1 ¿DONDE se ha ido tu amado, Oh la más hermosa de todas las mujeres? ¿Adónde se apartó tu amado, Y le buscaremos contigo? 2 Mi amado descendió á su huerto, á las eras de los aromas Para apacentar en los huertos, y para coger los lirios. 3 Yo soy de mi amado, y mi amado es mío: El apacienta entre los lirios. 4 Hermosa eres tú, oh amiga mía, como Tirsa; De desear, como Jerusalem; Imponente como ejércitos en orden.
5 Aparta tus ojos de delante de mí, Porque ellos me vencieron. Tu cabello es como manada de cabras, Que se muestran en Galaad.
6 Tus dientes, como manada de ovejas Que suben del lavadero, Todas con crías mellizas, Y estéril no hay entre ellas.
7 Como cachos de granada son tus sienes Entre tus guedejas.
8 Sesenta son las reinas, y ochenta las concubinas, Y las doncellas sin cuento:
9 Mas una es la paloma mía, la perfecta mía; Unica es á su madre, Escogida á la que la engendró. Viéronla las doncellas, y llamáronla bienaventurada; Las reinas y las concubinas, y la alabaron.
10 ¿Quién es ésta que se muestra como el alba, Hermosa como la luna, Esclarecida como el sol, Imponente como ejércitos en orden?
11 Al huerto de los nogales descendí A ver los frutos del valle, Y para ver si brotaban las vides, Si florecían los granados.
12 No lo supe: hame mi alma hecho Como los carros de Amminadab.
13 Tórnate, tórnate, oh Sulamita; Tórnate, tórnate, y te miraremos. ¿Qué veréis en la Sulamita? Como la reunión de dos campamentos.
Le figlie di Gerusalemme:
1 Dov’è andato il tuo amico, o più bella fra le donne? Da che parte si è diretto l’amico tuo? Noi lo cercheremo con te.
L’amata alle figlie di Gerusalemme:
2 Il mio amico è sceso nel suo giardino, nelle aie degli aromi a pasturare le greggi nei giardini e cogliere gigli. 3 Io sono dell’amico mio; e l’amico mio, che pastura il gregge fra i gigli, è mio.
Quinto componimento
La bellezza della Sposa
L’amato all’amata:
4 Amica mia, tu sei bella come Tirsa, vaga come Gerusalemme, tremenda come un esercito a bandiere spiegate. 5 Distogli da me i tuoi occhi, che mi turbano.

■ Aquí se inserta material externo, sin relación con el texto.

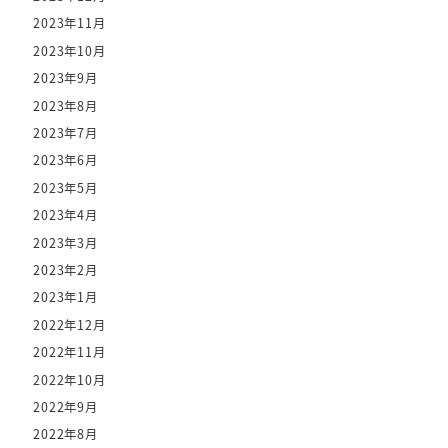
2023年11月
2023年10月
2023年9月
2023年8月
2023年7月
2023年6月
2023年5月
2023年4月
2023年3月
2023年2月
2023年1月
2022年12月
2022年11月
2022年10月
2022年9月
2022年8月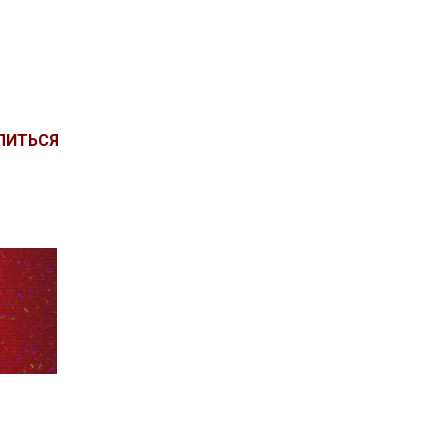
ЛИТЬСЯ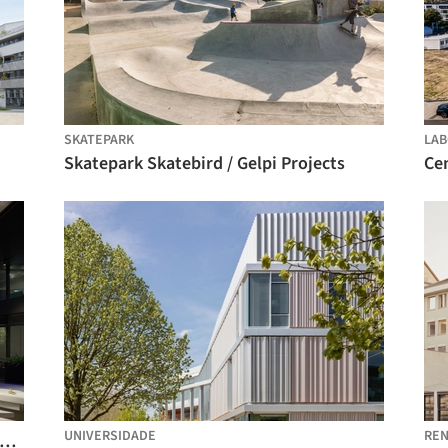
SKATEPARK
LAB
Skatepark Skatebird / Gelpi Projects
Ce
UNIVERSIDADE
RE
critório Fintech / WIT Design & Research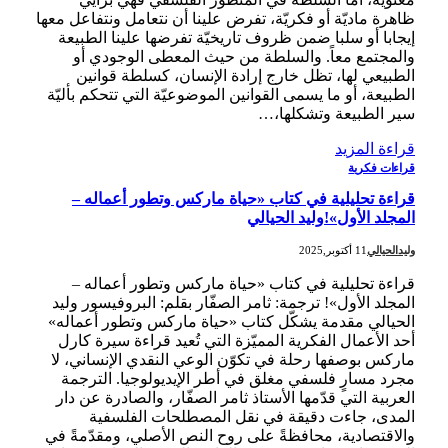
ظاهرة ماديّة أو فكريّة، تفرض علينا أن نتعامل ونتفاعل معها
إيجابا أو سلبا ضمن ظروف تاريخيّة تفرضها علينا الطبيعة
والمجتمع معاً. والسلطة من حيث المعطى الوجودي أو
الطبيعي لها، تظل خارج إرادة الإنسان، كسلطة قوانين
الطبيعة، أو ما يسمى القوانين الموضوعيّة التي تتحكم بأليّة
سير الطبيعة وتشكلها،…
قراءة المزيد
قراءات فكرية
قراءة تحليلية في كتاب «حياة ماركس وتطور أعماله –
المجلد الأول»!وليد الحيالي
وليدالحيالي
11 أكتوبر,2025
قراءة تحليلية في كتاب «حياة ماركس وتطور أعماله –
المجلد الأول»! ترجمة: ثامر الصفّار بقلم: البروفيسور وليد
الحيالي مقدمة يشكّل كتاب «حياة ماركس وتطور أعماله»
أحد الأعمال الفكرية المميّزة التي تُعيد قراءة سيرة كارل
ماركس بوصفها رحلة في تكوّن الوعي النقدي الإنساني، لا
مجرد مسارٍ فلسفي مغلق في أطر الإيديولوجيا. الترجمة
العربية التي قدّمها الأستاذ ثامر الصفّار، والصادرة عن دار
المدى، جاءت دقيقة في نقل المصطلحات الفلسفية
والاقتصادية، محافظةً على روح النص الأصلي، ومقدّمةً في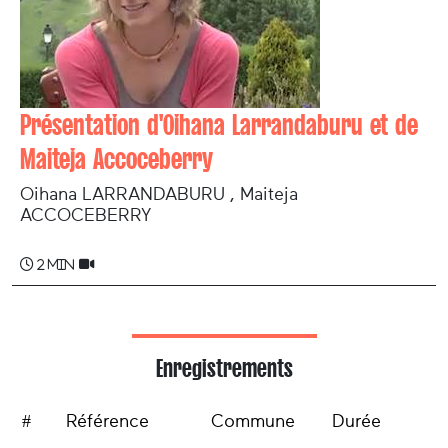
Présentation d'Oihana Larrandaburu et de
Maiteja Accoceberry
Oihana LARRANDABURU , Maiteja
ACCOCEBERRY
2 min
Enregistrements
#
Référence
Commune
Durée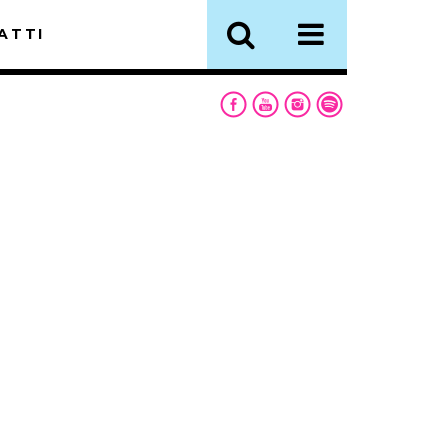
ATTI
RICA L’APP DI
A LIBERA!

I tuoi capelli sono come un gregge di capre, sospese ai fianchi di Galaad. 6 I tuoi denti sono come un branco di pecore, che tornano dal lavatoio; tutte hanno dei gemelli, non ce n’è nessuna che sia sterile; 7 le tue gote, dietro al tuo velo, sono come un pezzo di melagrana. 8 Ci sono sessanta regine, ottanta concubine, e fanciulle senza numero; 9 ma la mia colomba, la perfetta mia, è unica; è l’unica di sua madre, la prescelta di colei che l’ha partorita. Le fanciulle la vedono e la proclamano beata; la vedono pure le regine e le concubine, e la lodano. 10 Chi è colei che appare come l’alba, bella come la luna, pura come il sole, tremenda come un esercito a bandiere spiegate?
L’amata all’amato:
11 Io sono scesa nel giardino dei noci a vedere le piante verdi della valle, a vedere se le viti mettevano le loro gemme, se i melograni erano in fiore.
12 Non so come, ma l’anima mia mi ha posta sui carri di Ammi-Nadìb.